**ZITIERTER TEXT:**
____________________

JDBC hat mit SQL zu tun, umgekehrt gilt das nicht automatisch. In PHP kann ich prima mit SQL arbeiten und nirgends hab ich was mit JDBC zu tun. JDBC aber bringt mir natürlich nur was, wenn ich beabsichtige SQL zu nutzen.

Zurück zur eigentlichen Frage:
In der Tat, deine Wörter können ja mehrmals in unterschiedlichen Docs vorkommen, da hatte ich nicht aufgepasst. In solchen Fällen hab ich früher in MySQL mit temporären Heap-Tabellen gearbeitet. Da hab ich erstmal die Zusammenfassung (die Addition in deinem Fall) reingehauen und den Krims dann sortiert ausgegeben. Mittlerweile habe ich selten noch was direkt mit SQL am Hut und es gibt endlich auch in MySQL Subselects, mit denen du das sicher eleganter lösen kannst.


----------



## AlArenal (28. Feb 2006)

P.S.:

Seit der 5er Version kann MySQL ja auch endlich mal Trigger (Freunden ausgewachsener RDBMS mag das ein müdes Lächeln abringen), die sich hier anböten um bei einer Änderung in der Tabelle automatisch in einer anderen Tabelle die Summen zu updaten/upzudaten/zu erneuern (scheiß Denglisch)...


----------



## KSG9|sebastian (28. Feb 2006)

SELECT count(word) as word_count FROM tabelle GROUP BY word_count ORDER BY word_count DESC LIMIT 0, 10


so müsste es gehen...


----------



## AlArenal (28. Feb 2006)

COUNT() zählt doch die Anzahl der Reihen!? Ich denke, er müsste was mit SUM() oder so machen, aber dann gibts hinten beim Sortieren den altgedienten "bla bla can not use with aggregate function bla bla"...


----------

____________________

**MATERIALAUSZÜGE:**
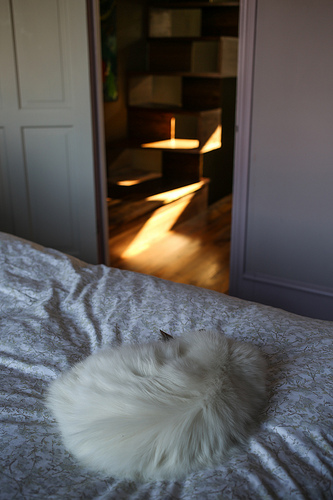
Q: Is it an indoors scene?
A: Yes, it is indoors.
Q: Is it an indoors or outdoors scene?
A: It is indoors.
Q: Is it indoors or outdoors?
A: It is indoors.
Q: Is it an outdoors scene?
A: No, it is indoors.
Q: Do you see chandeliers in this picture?
A: No, there are no chandeliers.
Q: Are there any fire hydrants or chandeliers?
A: No, there are no chandeliers or fire hydrants.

____________________

**ARBEITSAUFTRÄGE:**
• 1. Nenne alle Überschriften der Forenbeiträge im zitierten Text, jeweils mit Name und Datum, in der Reihenfolge, in der sie vorkommen.
• 2. Gib aus dem zitierten Text den Abschnitt wortgetreu wieder, der mit "JDBC hat mit" beginnt und bis einschließlich "SQL zu nutzen." reicht.

**LÖSUNGEN:**
• 1.
AlArenal (28. Feb 2006)
KSG9|sebastian (28. Feb 2006)
AlArenal (28. Feb 2006)

• 2.
JDBC hat mit SQL zu tun, umgekehrt gilt das nicht automatisch. In PHP kann ich prima mit SQL arbeiten und nirgends hab ich was mit JDBC zu tun. JDBC aber bringt mir natürlich nur was, wenn ich beabsichtige SQL zu nutzen.